O Tribunal Regional Federal da 6ª Região (TRF-6) determinou que o YouTube implemente, em até dois meses, mecanismos de proteção contra publicidades abusivas envolvendo crianças. A plataforma, operada pela Google, também deverá criar um canal específico para recebimento de denúncias sobre conteúdo desse tipo.
A decisão liminar é do juiz Glaucio Maciel, em resposta a um pedido do Ministério Público Federal (MPF). Segundo ele, a medida não caracteriza censura, mas sim uma forma de controle social, que possibilita atuação posterior diante de irregularidades.

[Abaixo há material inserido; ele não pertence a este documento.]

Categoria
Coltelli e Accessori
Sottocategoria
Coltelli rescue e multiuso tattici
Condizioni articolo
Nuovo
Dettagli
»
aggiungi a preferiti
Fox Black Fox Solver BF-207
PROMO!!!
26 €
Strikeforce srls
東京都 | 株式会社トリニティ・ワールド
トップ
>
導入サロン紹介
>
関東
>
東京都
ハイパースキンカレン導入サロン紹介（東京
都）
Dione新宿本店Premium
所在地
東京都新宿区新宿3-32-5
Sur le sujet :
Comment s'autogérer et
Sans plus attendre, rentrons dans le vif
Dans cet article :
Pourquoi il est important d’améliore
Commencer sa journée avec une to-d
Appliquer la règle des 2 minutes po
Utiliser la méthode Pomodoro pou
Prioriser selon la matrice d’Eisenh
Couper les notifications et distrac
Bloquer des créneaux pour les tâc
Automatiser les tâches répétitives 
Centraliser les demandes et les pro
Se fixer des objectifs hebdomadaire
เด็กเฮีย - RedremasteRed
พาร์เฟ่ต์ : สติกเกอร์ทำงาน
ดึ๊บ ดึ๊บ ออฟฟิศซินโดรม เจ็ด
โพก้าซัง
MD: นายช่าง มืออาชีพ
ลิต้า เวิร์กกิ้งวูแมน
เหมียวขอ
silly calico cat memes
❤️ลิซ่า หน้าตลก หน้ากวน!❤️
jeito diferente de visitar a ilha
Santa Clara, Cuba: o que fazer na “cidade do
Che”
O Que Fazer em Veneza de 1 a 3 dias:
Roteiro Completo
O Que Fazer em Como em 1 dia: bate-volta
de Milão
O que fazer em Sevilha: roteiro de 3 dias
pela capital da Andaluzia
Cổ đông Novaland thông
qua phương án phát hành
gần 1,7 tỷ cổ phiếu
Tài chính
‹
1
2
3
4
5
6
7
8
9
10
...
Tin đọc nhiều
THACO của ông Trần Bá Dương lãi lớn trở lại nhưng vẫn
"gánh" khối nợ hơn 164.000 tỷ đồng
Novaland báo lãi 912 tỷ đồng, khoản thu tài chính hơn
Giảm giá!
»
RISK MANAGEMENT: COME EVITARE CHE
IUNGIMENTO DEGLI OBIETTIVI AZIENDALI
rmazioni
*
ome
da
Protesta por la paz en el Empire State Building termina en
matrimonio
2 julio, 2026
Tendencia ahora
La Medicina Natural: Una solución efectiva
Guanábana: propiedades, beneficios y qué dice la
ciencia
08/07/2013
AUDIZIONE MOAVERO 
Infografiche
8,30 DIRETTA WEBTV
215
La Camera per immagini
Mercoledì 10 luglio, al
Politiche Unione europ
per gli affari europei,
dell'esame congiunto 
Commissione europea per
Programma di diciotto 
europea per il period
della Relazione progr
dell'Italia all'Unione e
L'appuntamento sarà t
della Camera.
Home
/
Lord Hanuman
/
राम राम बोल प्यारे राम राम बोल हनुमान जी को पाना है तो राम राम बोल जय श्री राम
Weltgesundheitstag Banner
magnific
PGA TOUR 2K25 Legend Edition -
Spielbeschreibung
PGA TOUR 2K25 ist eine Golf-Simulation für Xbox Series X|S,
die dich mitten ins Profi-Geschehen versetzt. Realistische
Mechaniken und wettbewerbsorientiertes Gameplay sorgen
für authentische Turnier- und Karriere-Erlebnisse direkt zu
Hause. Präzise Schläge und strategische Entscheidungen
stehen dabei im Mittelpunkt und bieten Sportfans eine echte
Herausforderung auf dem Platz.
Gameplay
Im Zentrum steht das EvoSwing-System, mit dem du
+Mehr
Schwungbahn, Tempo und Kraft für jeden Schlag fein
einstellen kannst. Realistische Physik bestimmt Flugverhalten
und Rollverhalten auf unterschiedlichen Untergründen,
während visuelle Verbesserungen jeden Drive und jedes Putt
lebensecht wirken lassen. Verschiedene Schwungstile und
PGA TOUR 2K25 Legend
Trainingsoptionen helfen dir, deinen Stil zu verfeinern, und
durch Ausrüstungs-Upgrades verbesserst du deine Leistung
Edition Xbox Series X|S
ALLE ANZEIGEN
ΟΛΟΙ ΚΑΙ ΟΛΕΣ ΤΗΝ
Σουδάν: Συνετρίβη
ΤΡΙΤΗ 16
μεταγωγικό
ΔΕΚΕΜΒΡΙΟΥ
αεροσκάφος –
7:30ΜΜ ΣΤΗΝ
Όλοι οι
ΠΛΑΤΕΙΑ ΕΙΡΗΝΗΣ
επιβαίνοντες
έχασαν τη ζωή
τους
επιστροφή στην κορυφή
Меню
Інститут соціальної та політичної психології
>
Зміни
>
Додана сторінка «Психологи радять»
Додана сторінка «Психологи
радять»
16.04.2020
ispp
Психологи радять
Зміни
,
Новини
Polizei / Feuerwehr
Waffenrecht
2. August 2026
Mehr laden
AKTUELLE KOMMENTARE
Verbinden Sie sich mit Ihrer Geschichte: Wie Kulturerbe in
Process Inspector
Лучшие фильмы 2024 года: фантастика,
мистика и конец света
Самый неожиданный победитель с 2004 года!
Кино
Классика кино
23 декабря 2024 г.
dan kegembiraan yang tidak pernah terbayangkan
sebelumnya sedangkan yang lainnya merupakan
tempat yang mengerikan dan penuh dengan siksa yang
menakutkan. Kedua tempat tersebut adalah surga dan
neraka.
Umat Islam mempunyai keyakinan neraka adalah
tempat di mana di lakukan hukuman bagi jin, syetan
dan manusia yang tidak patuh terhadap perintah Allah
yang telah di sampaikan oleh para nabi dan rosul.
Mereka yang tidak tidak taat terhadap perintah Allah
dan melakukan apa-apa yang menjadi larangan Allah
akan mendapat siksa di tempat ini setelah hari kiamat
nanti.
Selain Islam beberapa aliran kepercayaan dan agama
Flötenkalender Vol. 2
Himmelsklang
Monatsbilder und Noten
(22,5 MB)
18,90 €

O MPF sustentou que a decisão se baseia no Artigo 227 da Constituição Federal, que estabelece a proteção integral da criança e do adolescente como prioridade absoluta, acima de interesses comerciais. O juiz ressaltou ainda que, esse tipo de publicidade explora a “imaturidade cognitiva e emocional” do público infantil, exigindo ações preventivas.
Para o procurador regional da República, Fernando Almeida Martins, a decisão é “um marco fundamental na proteção das crianças, reconhecendo a urgência de combater práticas abusivas que exploram a vulnerabilidade infantil”.
A Google pediu que o julgamento definitivo ocorra de forma presencial, e não virtual. O caso deverá ser analisado em dezembro deste ano.